Violation de la confiance
Toutefois, la signature de l’accord a également conduit à des concessions significatives de la part du gouvernement envers l’opposition, notamment la suspension du mandat d’arrêt contre Succès Masra et la garantie pour lui et ses partisans d’un retour de leur exil en toute sécurité. Il est important de noter que des garanties juridiques ont été également données aux Transformateurs dans ce cadre, afin qu’ils puissent mener librement leurs activités politiques.
Succès Masra est retourné au Tchad puis a accepté le poste de premier ministre en janvier 2024. Cette décision, bien que controversée pour une partie de l’opposition, semblait indiquer une volonté de participer à un nouvel ordre politique.
Son mandat de premier ministre fut toutefois de courte durée. Il se présenta contre Mahamat Idriss Déby à l’élection présidentielle et démissionna en mai 2024, affirmant que le scrutin avait été truqué. Il est aujourd’hui accusé d’incitation à la violence en lien avec des affrontements intercommunautaires dans le sud du pays qui ont fait des dizaines de morts, bien que le gouvernement n’ait fourni aucune preuve établissant un lien entre lui et ces événements. Il est toujours en détention préventive alors que l’enquête se poursuit, et a entamé puis suspendu une grève de la faim.

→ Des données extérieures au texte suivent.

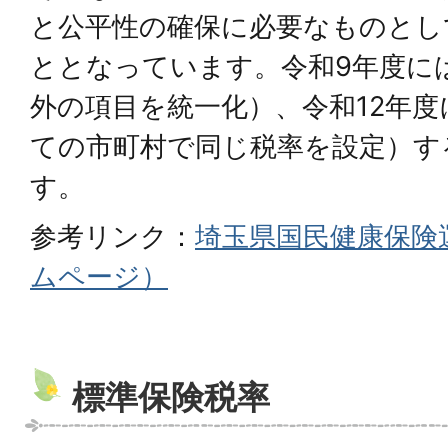
と公平性の確保に必要なものとし
ととなっています。令和9年度に
外の項目を統一化）、令和12年
ての市町村で同じ税率を設定）す
す。
参考リンク：
埼玉県国民健康保険
ムページ）
標準保険税率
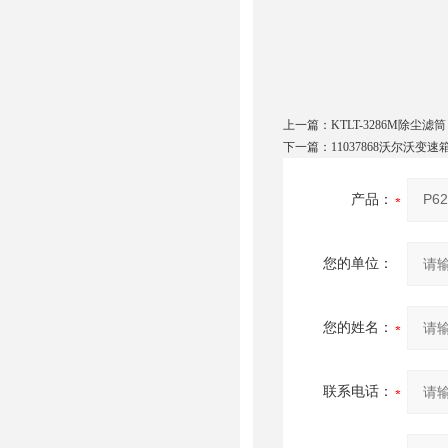
上一篇：
KTLT-3286M除尘滤筒
下一篇：
11037868沃尔沃变
产品：
您的单位：
您的姓名：
联系电话：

L’arrestation de Succès Masra constitue une violation de la confiance accordée à l’accord régional et aux autorités tchadiennes. Si le gouvernement s’autorise à emprisonner des opposants après avoir signé un tel accord de réconciliation, quelle crédibilité ces accords auront-ils encore, et que cela dit de son respect des droits humains ? Le message envoyé aux autres figures de l’opposition est par ailleurs clair : rentrer au pays signifie tomber dans un piège.
Rétablissement des droits politiques
Félix Tshisekedi et la CEEAC devraient sortir de leur silence. En tant que garant de l’accord de Kinshasa, le président congolais a la responsabilité morale et politique de dénoncer sa violation. Son silence persistant nuit non seulement à sa réputation en tant que dirigeant régional, mais pourrait également encourager et renforcer l’autoritarisme, ainsi que les violations des droits qui l’accompagnent, dans toute l’Afrique centrale.

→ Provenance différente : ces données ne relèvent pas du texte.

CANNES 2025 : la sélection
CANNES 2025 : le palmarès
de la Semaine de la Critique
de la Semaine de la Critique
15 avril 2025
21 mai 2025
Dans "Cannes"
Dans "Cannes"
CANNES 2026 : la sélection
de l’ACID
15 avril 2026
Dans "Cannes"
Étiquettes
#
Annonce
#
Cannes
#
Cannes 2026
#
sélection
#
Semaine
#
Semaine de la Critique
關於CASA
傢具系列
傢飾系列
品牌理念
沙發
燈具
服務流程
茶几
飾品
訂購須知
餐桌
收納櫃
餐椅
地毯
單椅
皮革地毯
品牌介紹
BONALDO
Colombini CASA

Le Tchad est situé au cœur de l’Afrique centrale, une région volatile où les promesses non tenues et la violence d’Etat ont alimenté des cycles de rébellion pendant des décennies. La période précédant l’élection présidentielle de mai 2024 au Tchad a été marquée par des violences. Le 28 février, les forces de sécurité ont tué Yaya Dillo, président du Parti socialiste sans frontières, lors d’une attaque contre le siège du parti. L’agence Reuters a publié une enquête dans laquelle cinq experts médico-légaux ont affirmé que Yaya Dillo avait été abattu d’une balle dans la tête à bout portant. Les autorités n’ont pas fait la lumière sur les circonstances de sa mort.
Il convient de saluer les efforts déjà déployés en 2023 par Félix Tshisekedi et la CEEAC pour tenter de remédier à cette volatilité, mais pour que ceux-ci aient encore un sens, ils devraient passer à la vitesse supérieure dès maintenant. M. Tshisekedi devrait exiger que Succès Masra soit libéré à moins que des preuves significatives ne soient présentées lors d’un procès à son encontre.

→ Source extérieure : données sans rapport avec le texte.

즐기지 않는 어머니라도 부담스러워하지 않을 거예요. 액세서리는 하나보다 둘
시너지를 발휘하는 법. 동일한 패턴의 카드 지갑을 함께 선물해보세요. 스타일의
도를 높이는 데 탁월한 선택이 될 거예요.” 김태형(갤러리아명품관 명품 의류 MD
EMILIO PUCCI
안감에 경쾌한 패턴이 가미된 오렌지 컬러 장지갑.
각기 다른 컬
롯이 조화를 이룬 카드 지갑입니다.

Au-delà de sa libération, il devrait aussi demander le rétablissement des droits et garanties politiques et la pleine application de l’accord de Kinshasa. Enfin, le président Tshisekedi devrait dénoncer l’arrestation de Succès Masrapour ce qu’elle est : une manœuvre politique qui risque de replonger le Tchad dans l’instabilité. Si l’accord de Kinshasa venait à échouer, le fragile espoir d’un avenir démocratique dans ce pays serait compromis.